WASHINGTON (AP) — The House overwhelmingly passed a bill today to permit the government to borrow enough money to avoid a first-time default for at least four months, defusing a looming crisis and setting up a springtime debate over taxes, spending and the deficit.
The House passed the measure on a bipartisan 285-144 vote as majority Republicans backed away from their previous demand that any increase in the government's borrowing cap be paired with an equivalent level of spending cuts.
Senate Majority Leader Harry Reid, D-Nev., said the chamber would immediately move to advance the legislation to the White House, which has announced Obama would sign it.
The measure would suspend the $16.4 trillion cap on federal borrowing and reset it on May 19 to reflect the additional borrowing required between the date the bill becomes law and then.

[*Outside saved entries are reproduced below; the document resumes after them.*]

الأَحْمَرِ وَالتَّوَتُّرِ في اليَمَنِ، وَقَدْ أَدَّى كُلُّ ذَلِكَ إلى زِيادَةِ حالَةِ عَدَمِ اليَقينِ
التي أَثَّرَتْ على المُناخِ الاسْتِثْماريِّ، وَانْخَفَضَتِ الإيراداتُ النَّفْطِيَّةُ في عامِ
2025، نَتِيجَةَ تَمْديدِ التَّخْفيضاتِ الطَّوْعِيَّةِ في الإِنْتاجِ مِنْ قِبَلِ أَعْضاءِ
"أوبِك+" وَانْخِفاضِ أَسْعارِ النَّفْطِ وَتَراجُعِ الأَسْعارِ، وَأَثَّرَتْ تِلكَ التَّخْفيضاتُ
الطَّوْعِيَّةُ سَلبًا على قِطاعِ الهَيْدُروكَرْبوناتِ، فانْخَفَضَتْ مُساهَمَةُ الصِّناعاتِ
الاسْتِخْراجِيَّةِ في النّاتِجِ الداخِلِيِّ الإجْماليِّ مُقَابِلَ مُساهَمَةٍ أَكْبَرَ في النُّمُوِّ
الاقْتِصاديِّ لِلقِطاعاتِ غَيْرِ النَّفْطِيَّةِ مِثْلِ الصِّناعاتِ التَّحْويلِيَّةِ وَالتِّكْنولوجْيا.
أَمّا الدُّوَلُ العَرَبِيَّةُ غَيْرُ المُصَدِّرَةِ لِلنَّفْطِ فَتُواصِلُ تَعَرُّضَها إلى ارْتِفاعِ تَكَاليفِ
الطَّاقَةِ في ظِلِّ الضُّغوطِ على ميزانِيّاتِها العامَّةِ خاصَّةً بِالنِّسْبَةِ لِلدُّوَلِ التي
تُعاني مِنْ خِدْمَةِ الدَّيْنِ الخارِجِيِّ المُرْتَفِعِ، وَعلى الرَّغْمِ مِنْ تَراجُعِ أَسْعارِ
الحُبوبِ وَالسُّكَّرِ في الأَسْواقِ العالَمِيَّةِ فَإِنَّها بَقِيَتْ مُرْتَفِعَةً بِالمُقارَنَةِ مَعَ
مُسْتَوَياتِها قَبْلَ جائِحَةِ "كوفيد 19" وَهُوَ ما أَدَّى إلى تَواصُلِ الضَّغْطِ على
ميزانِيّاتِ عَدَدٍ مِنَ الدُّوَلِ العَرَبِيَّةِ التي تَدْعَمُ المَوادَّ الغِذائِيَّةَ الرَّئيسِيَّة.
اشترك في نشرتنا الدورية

The amount of borrowing required depends on the tax receipts received during filing season, but over a comparable period last year the government ran deficits in the range of $150 billion.
The measure also contains a provision that slaps at the Senate, which hasn't debated a budget since 2009, by withholding the pay for either House or Senate members if the chamber in which they serve fails to pass a budget plan. Sen. Patty Murray, D-Wash., announced Wednesday that the chamber would indeed debate a budget this year but maintained the GOP's "no budget, no pay" move had nothing to do with the decision.